4. expression recognition method in the video as claimed in claim 3 based on audio visual union feature, it is characterised in that: make With the sample set of audio visual joint mark, trained after extracting audio visual union feature vector with the expression label of mark Supervised classifier realizes the expression classification in video.

5. expression recognition method in the video as claimed in claim 4 based on audio visual union feature, it is characterised in that: use Supervised learning method trains the expression classifier based on audio visual union feature vector, and training sample is while including face table The expression class label of the video clip and mark of feelings and sound, the choosing of classifier pattern include being not limited to SVM, XGBoost, single layer Full Connection Neural Network supervised learning classifier or combinations thereof, by the audio visual union feature vector input point of sampling when reasoning Class device can be obtained the corresponding expression classification of sampling.

6. expression recognition method in the video as claimed in claim 5 based on audio visual union feature, it is characterised in that: figure As sampling uses 2.56 seconds equal interval samplings, acquisition sample frame；Sampled voice carries out at equal intervals audio for interval with 20 milliseconds Sampling, obtains the audio fragment of 20 milliseconds of length.

7. expression recognition method in the video as claimed in claim 6 based on audio visual union feature, it is characterised in that: adopt Face frame and characteristic point after sampled images in detection image simultaneously carry out posture alignment, the facial image after being aligned；Sample sound Frequency segment passes through following pre-treatment step: spectrum analysis is carried out to each sampled audio segment, spectrum quantification is 128 frequency ranges, Every 128 sampled points are a set of samples, and each sampling clip durations are * 128=2.56 seconds 0.02 second, constitute 128*128 dimension Spectral response figure.

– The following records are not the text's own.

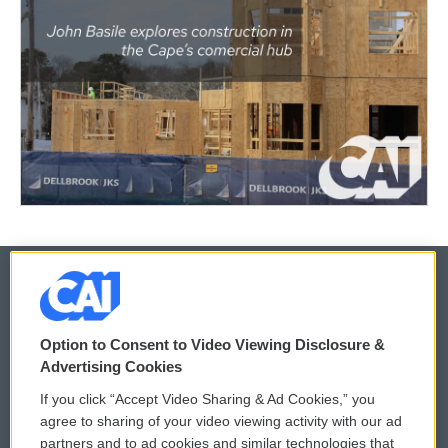
© 2026
Option to Consent to Video Viewing Disclosure &
Privacy and Terms
Sonics: Community Voices
Advertising Cookies
If you click “Accept Video Sharing & Ad Cookies,” you
Comments Policy
WCAI eNews Sign Up
agree to sharing of your video viewing activity with our ad
partners and to ad cookies and similar technologies that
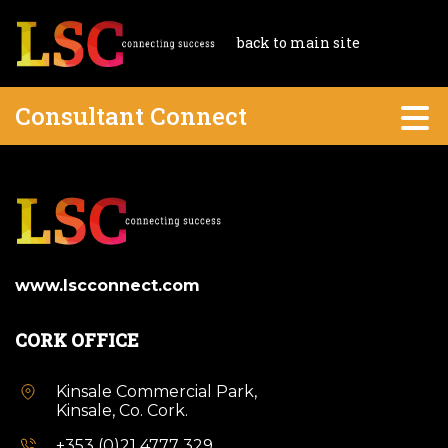
back to main site
Consultant Connect
www.lscconnect.com
CORK OFFICE
Kinsale Commercial Park,
Kinsale, Co. Cork.
+353 (0)21 4777 329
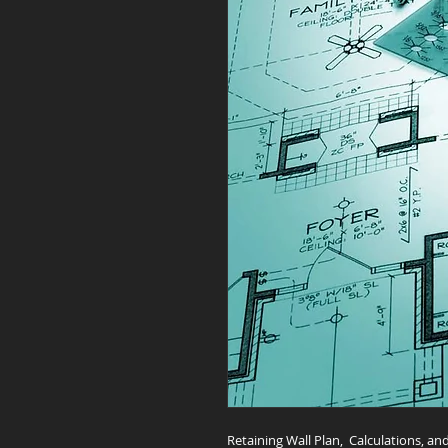
Retaining Wall Plan, Calculations, 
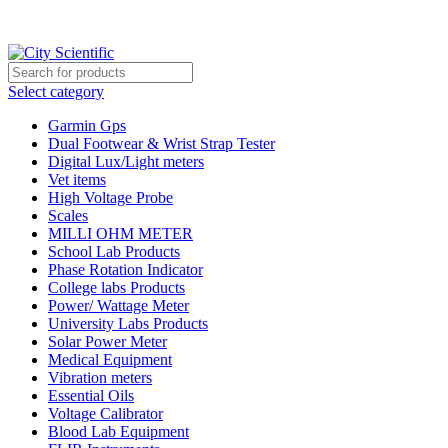
City Scientific Shop | Adam Jee Rd, Saddar, Rawalpindi |
Phone:
0333 5135422, 0336-5125556
Select category
Garmin Gps
Dual Footwear & Wrist Strap Tester
Digital Lux/Light meters
Vet items
High Voltage Probe
Scales
MILLI OHM METER
School Lab Products
Phase Rotation Indicator
College labs Products
Power/ Wattage Meter
University Labs Products
Solar Power Meter
Medical Equipment
Vibration meters
Essential Oils
Voltage Calibrator
Blood Lab Equipment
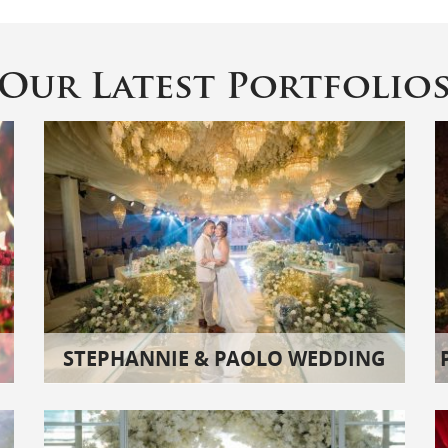
Our Latest Portfolio
STEPHANNIE & PAOLO WEDDING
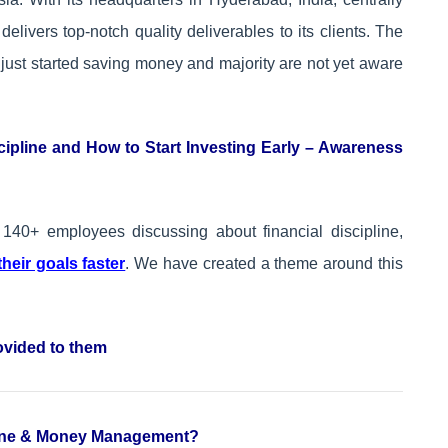
livers top-notch quality deliverables to its clients. The
just started saving money and majority are not yet aware
cipline and How to Start Investing Early – Awareness
140+ employees discussing about financial discipline,
heir goals faster
. We have created a theme around this
ovided to them
pline & Money Management?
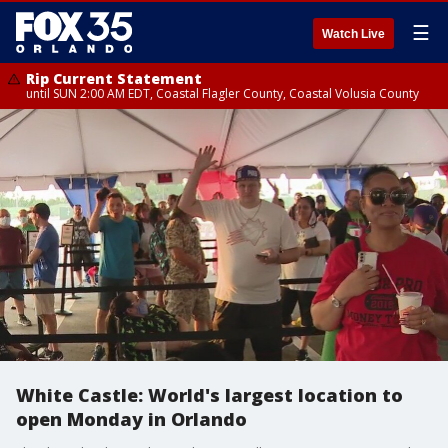
☰
Watch Live
Rip Current Statement
until SUN 2:00 AM EDT, Coastal Flagler County, Coastal Volusia County
White Castle: World's largest location to
open Monday in Orlando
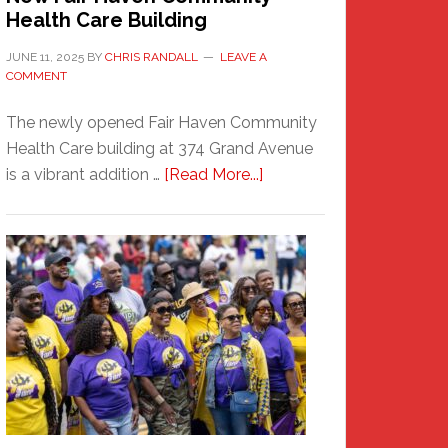
Health Care Building
JUNE 11, 2025
BY
CHRIS RANDALL
LEAVE A
COMMENT
The newly opened Fair Haven Community
Health Care building at 374 Grand Avenue
about
is a vibrant addition …
[Read More...]
New
Fair
Haven
Community
Health
Care
Building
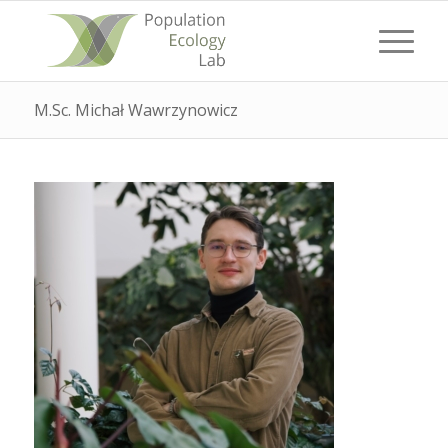
M.Sc. Michał Wawrzynowicz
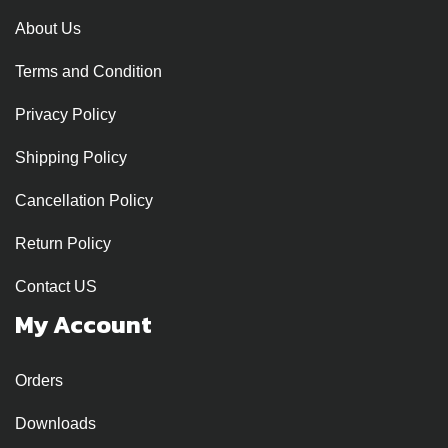
About Us
Terms and Condition
Privacy Policy
Shipping Policy
Cancellation Policy
Return Policy
Contact US
My Account
Orders
Downloads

8. expression recognition method in the video as claimed in claim 7 based on audio visual union feature, it is characterised in that: figure As convolutional neural networks are trained using the Facial Expression Image data set through marking, network structure is 50 layers of Resnet；Sound Emotion audio data set of the sound convolutional neural networks sampling through marking is trained, in mark class label and image data Human face expression corresponds, and network structure also uses 50 layers of Resnet.

9. expression recognition method in the video as claimed in claim 8 based on audio visual union feature, it is characterised in that: adopt Sampled images frame is input to image convolution neural network after pretreatment, extracts the pool5 layers of output of 1000 dimension and is used as sampled images pair The visual feature vector answered；Sampled audio segment is input to sound convolutional neural networks after pretreatment, extracts 1000 dimension pool5 Layer output is used as the corresponding sound characteristic vector of sampled audio segment；Connection merges visual feature vector and sound feature vector, Audio visual union feature vector after PCA principle component analysis dimensionality reduction to 512 is tieed up and normalized, as the sampling.